If you bought your Walkslide to help you lose weight, you’ve definitely made a smart move; shedding excess pounds can be vitally important to your health. But walking does your body good in a variety of other ways as well – and doctors are recommending walking as an intelligent way to help maintain optimal wellness. Let’s take a look at what these experts are saying.
Dr. Andrew Weil is well known for his championing of natural roads to wellness via nutrition, exercises and other best practices. He labels walking “the best exercise” for its ability to provide a low-cost aerobic workout – but he also points out that for best results, you have to push yourself a little. This is easy to do by orienting the Walkslide mini-treadmills to create an “uphill” inclination. Dr. Weil also recommends the use of “poles” so you can get your arms into the act. (You can use your Walkslide’s resistance arms to gain this benefit.)
Dr. David Sabgir, a cardiologist, believes so strongly in the health benefits of walking that he started going on walks with his patients and even started a nonprofit called Walk with a Doc. He notes that walking can help treat or even prevent up to 40 different diseases, saying that it “does a million things” to support good health.
Dr. Aaron Michelfelder of the Stritch School or Medicine at Loyola University states that the stress-busting benefits of walking are enormous beneficial to people’s health and wellness. He explains that stress hormones accumulate in the body, raising risks for diabetes, hypertension, obesity, heart disease, insomnia and other chronic ailments. Walking, he says, allows your to work off the stress, reducing stress hormones and promoting restful sleep.
The doctors have spoken, so take their advice. If you want to be well – walk!
Aristotle did it. So did Beethoven, Dickens, Thoreau, Kierkegaard and other great thinkers. What did all these geniuses have in common? They all walked regularly, sometimes for long distances, as an essential part of their lives and work. Modern medical science now agrees with their findings: Walking is good for the brain.
It’s no coincidence that so many brilliant creative individuals have made walking part of their routine over the centuries.
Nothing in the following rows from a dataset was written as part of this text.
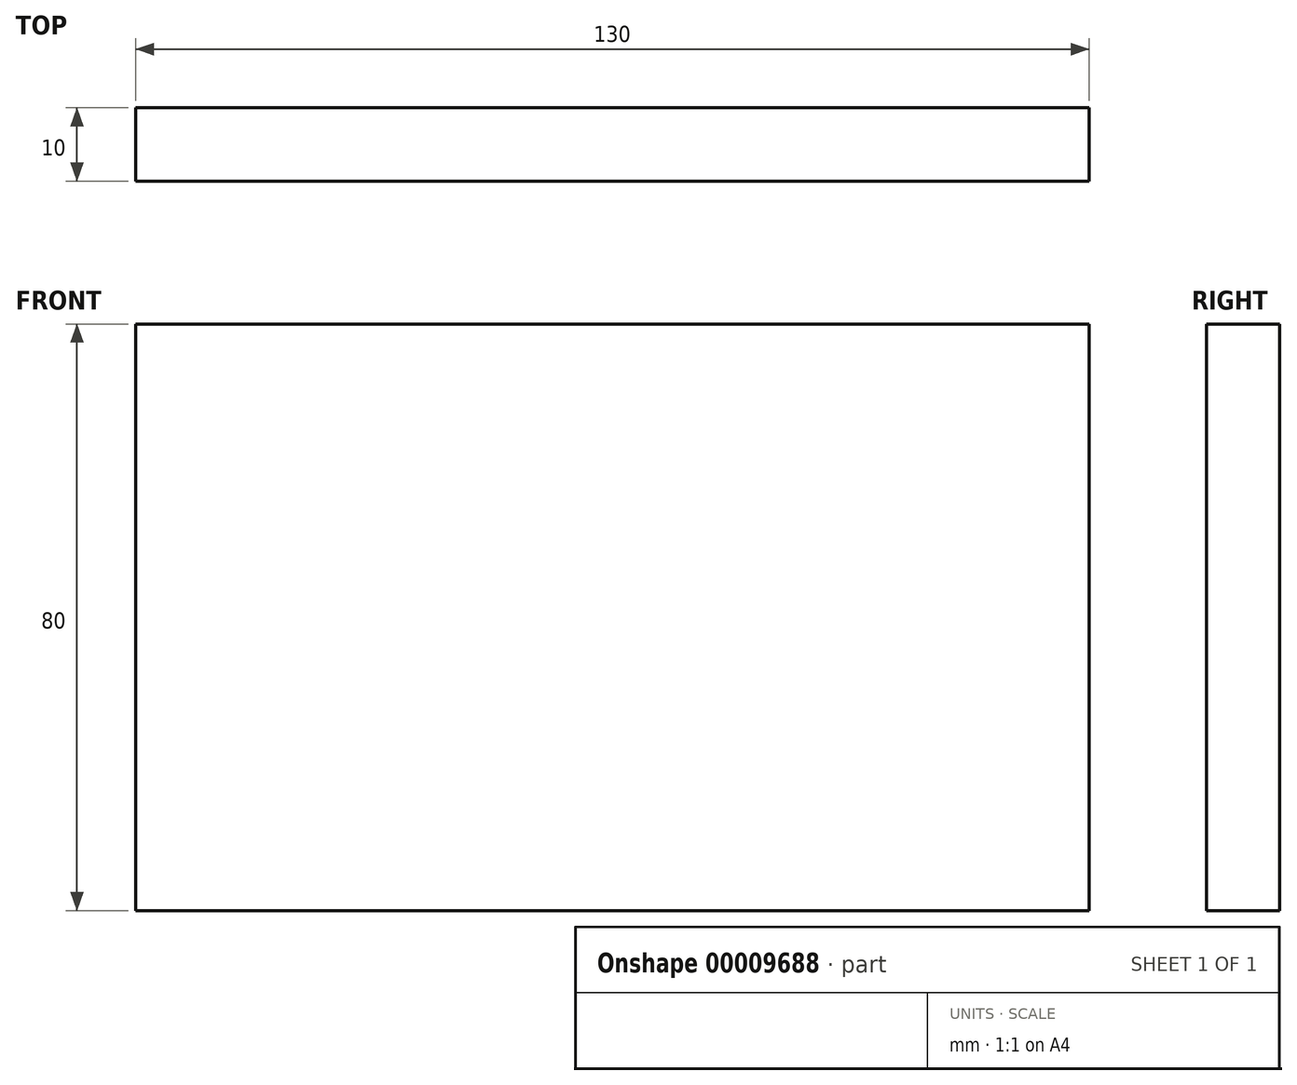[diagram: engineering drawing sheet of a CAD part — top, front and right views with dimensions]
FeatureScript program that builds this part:
annotation { "Feature Type Name" : "Feature", "Feature Type Description" : "" }
export const myFeature = defineFeature(function(context is Context, id is Id, definition is map)
    precondition{}
    {
        {
            var Q0;
            Q0=qCreatedBy(makeId("Front.planeOp"),FACE);
            var sketch = newSketch(context, id + "F0", { "sketchPlane" : qUnion([Q0])});
            skLineSegment(sketch, "E0.rect.bottom", {"start": v(-65, 40) * mm, "end": v(65, 40) * mm});
            skLineSegment(sketch, "E0.rect.top", {"start": v(-65, -40) * mm, "end": v(65, -40) * mm});
            skLineSegment(sketch, "E0.rect.left", {"start": v(-65, 40) * mm, "end": v(-65, -40) * mm});
            skLineSegment(sketch, "E0.rect.right", {"start": v(65, 40) * mm, "end": v(65, -40) * mm});
            skPoint(sketch, "E0.rect.middle", {"position": v(0, 0) * mm});
            skSolve(sketch);
        }
        {
            var Q0;
            Q0 = qSketchRegion(id + "F0", true);
            extrude(context, id + "F1", {"entities" : qUnion([Q0]), "depth" : 10 * mm});
        }
    });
Studies now indicate that walking improves the brain’s creative brainstorming abilities, a type of cognition called divergent thinking (as opposed to convergent thinking, which is more about focusing on a single best solution to a problem). So if you’re in regularly need of inspiration, set up the Walkslide and get to woolgathering!
Walking in specific directions or patterns can also boost your mathematical savvy. Researchers credit a phenomenon called the “congruency effect.” Turn toward the right, and your brain will do a better job with large numbers and addition; turn toward the left, and small and subtraction suddenly seem easier. The human brain loves patterns – including, apparently, the patterns you pursue on foot.
Last but not least, walking helps the aging brain. A study of 299 senior citizens found that those who walked the most has less brain shrinkage after nine years than those who walked the least. A later evaluation of the same study participants found significantly less dementia and memory trouble among the biggest walkers. This doesn’t necessarily mean that walking can prevent dementia; it might simply delay it – but even that’s more than sufficient reason to do your brain a favor by keeping up your walking habit into your senior years.
Walking is good for entire body, including the gray matter responsible for its operation. So owning a Walkslide is an even smarter move than you thought!